Chord detection algorithms?

The author of Capo, a transcription program for the Mac, has a pretty in-depth blog. The entry "A Note on Auto Tabbing" has some good jumping off points:

I started researching different methods of automatic transcription in mid-2009, because I was curious about how far along this technology was, and if it could be integrated into a future version of Capo.

Each of these automatic transcription algorithms start out with some kind of intermediate represenation of the audio data, and then they transfer that into a symbolic form (i.e. note onsets, and durations).

This is where I encountered some computationally expensive spectral representations (The Continuous Wavelet Transform (CWT), Constant Q Transform (CQT), and others.) I implemented all of these spectral transforms so that I could also implement the algorithms presented by the papers I was reading. This would give me an idea of whether they would work in practice.

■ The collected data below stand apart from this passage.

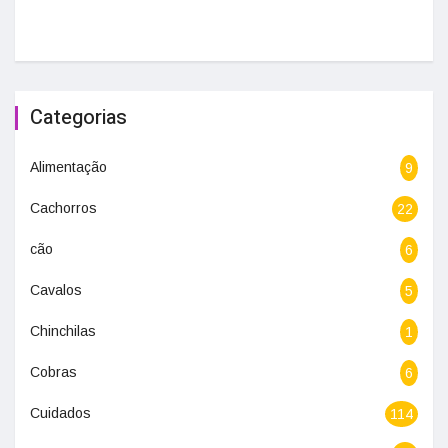
Categorias
Alimentação
9
Cachorros
22
cão
6
Cavalos
5
Chinchilas
1
Cobras
6
Cuidados
114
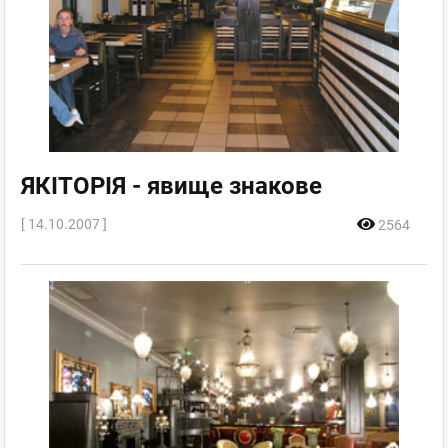
ЯКІТОРІЯ - явище знакове
[ 14.10.2007 ]
2564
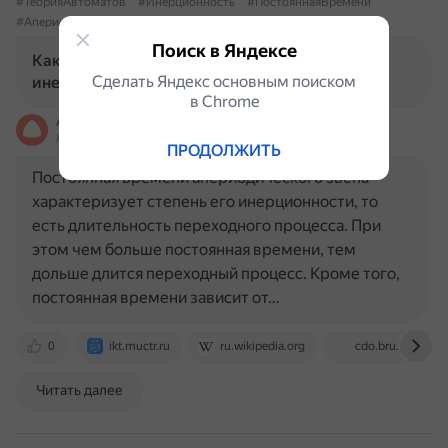
#ТеорияАвтоматов
#Инерционность
#ПостояннаяВремени
#АпериодическоеЗвено
Поиск в Яндексе
Как связаны постоянная времени и
Сделать Яндекс основным поиском
инерционность апериодического звена?
в Сhrome
Алиса
На основе источников, возможны неточности
ПРОДОЛЖИТЬ
Постоянная времени апериодического звена
характеризует степень его инерционности, то
есть длительность переходного процесса. При
этом чем больше постоянная времени, тем
дольше длится переходный процесс. Кроме того,
постоянная времени зависит от…
0
ikt.muctr.ru
ru.wikipedia.org
cdo.bru.by
Читать далее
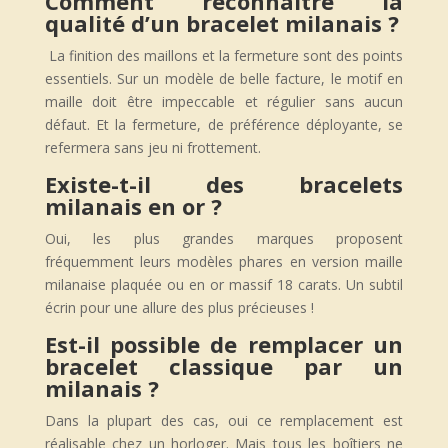
Comment reconnaître la
qualité d’un bracelet milanais ?
La finition des maillons et la fermeture sont des points
essentiels. Sur un modèle de belle facture, le motif en
maille doit être impeccable et régulier sans aucun
défaut. Et la fermeture, de préférence déployante, se
refermera sans jeu ni frottement.
Existe-t-il des bracelets
milanais en or ?
Oui, les plus grandes marques proposent
fréquemment leurs modèles phares en version maille
milanaise plaquée ou en or massif 18 carats. Un subtil
écrin pour une allure des plus précieuses !
Est-il possible de remplacer un
bracelet classique par un
milanais ?
Dans la plupart des cas, oui ce remplacement est
réalisable chez un horloger. Mais tous les boîtiers ne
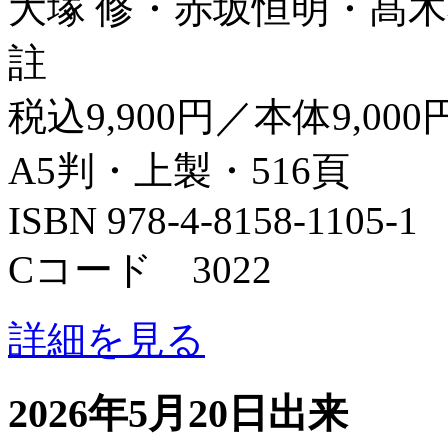
大塚 修・赤坂恒明・髙木
註
税込9,900円／本体9,000
A5判・上製・516頁
ISBN 978-4-8158-1105-1
Cコード 3022
詳細を見る
2026年5月20日出来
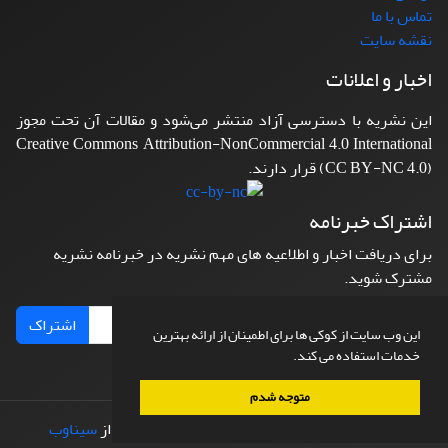
تماس با ما
نقشه سایت
اخبار و اعلانات
این نشریه با دسترسی آزاد منتشر می‌شود و مقالات آن تحت مجوز
Creative Commons Attribution-NonCommercial 4.0 International
(CC BY-NC 4.0) قرار دارند.
اشتراک خبرنامه
برای دریافت اخبار و اطلاعیه های مهم نشریه در خبرنامه نشریه
مشترک شوید.
اشتراک
این وب سایت از کوکی ها برای اطمینان از ارائه بهترین
خدمات استفاده می کند.
متوجه شدم
© سامانه مدیریت نشریات علمی.
طراحی و پیاده سازی از
سیناوب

Capo has some impressive technology. The standout feature is that its main view is not a frequency spectrogram like most other audio programs. It presents the audio like a piano roll, with the notes visible to the naked eye.


(source: supermegaultragroovy.com)

(Note: The hard note bars were drawn by a user. The fuzzy spots underneath are what Capo displays.)


This is quite a good Open Source Project: https://patterns.enm.bris.ac.uk/hpa-software-package

It detects chords based on a chromagram - a good solution, breaks down a window of the whole spectrum onto an array of pitch classes (size: 12) with float values. Then, chords can be detected by a Hidden Markov Model.

.. should provide you with everything you need. :)


See my answer to this question: How can I do real-time pitch detection in .Net?

The reference to this IEEE paper is mainly what you're looking for: http://ieeexplore.ieee.org/Xplore/login.jsp?reload=true&url=/iel5/89/18967/00876309.pdf?arnumber=876309

The harmonics are throwing you off. Plus, humans can find fundamentals in sound even when the fundamental isn't present! Think of reading, but by covering half of the letters. The brain fills in the gaps.

The context of other sounds in the mix, and what came before, is very important to how we perceive notes.


There's significant overlap between chord detection and key detection, and so you may find some of my previous answer to that question useful, as it has a few links to papers and theses. Getting a good polyphonic recogniser is incredibly difficult.

My own viewpoint on this is that applying polyphonic recognition to extract the notes and then trying to detect chords from the notes is the wrong way to go about it. The reason is that it's an ambiguous problem. If you have two complex tones exactly an octave apart then it's impossible to detect whether there are one or two notes playing (unless you have extra context such as knowing the harmonic profile). Every harmonic of C5 is also a harmonic of C4 (and of C3, C2, etc). So if you try a major chord in a polyphonic recogniser then you are likely to get out a whole sequence of notes that are harmonically related to your chord, but not necessarily the notes you played. If you use an autocorrelation-based pitch detection method then you'll see this effect quite clearly.

Instead, I think it's better to look for the patterns that are made by certain chord shapes (Major, Minor, 7th, etc).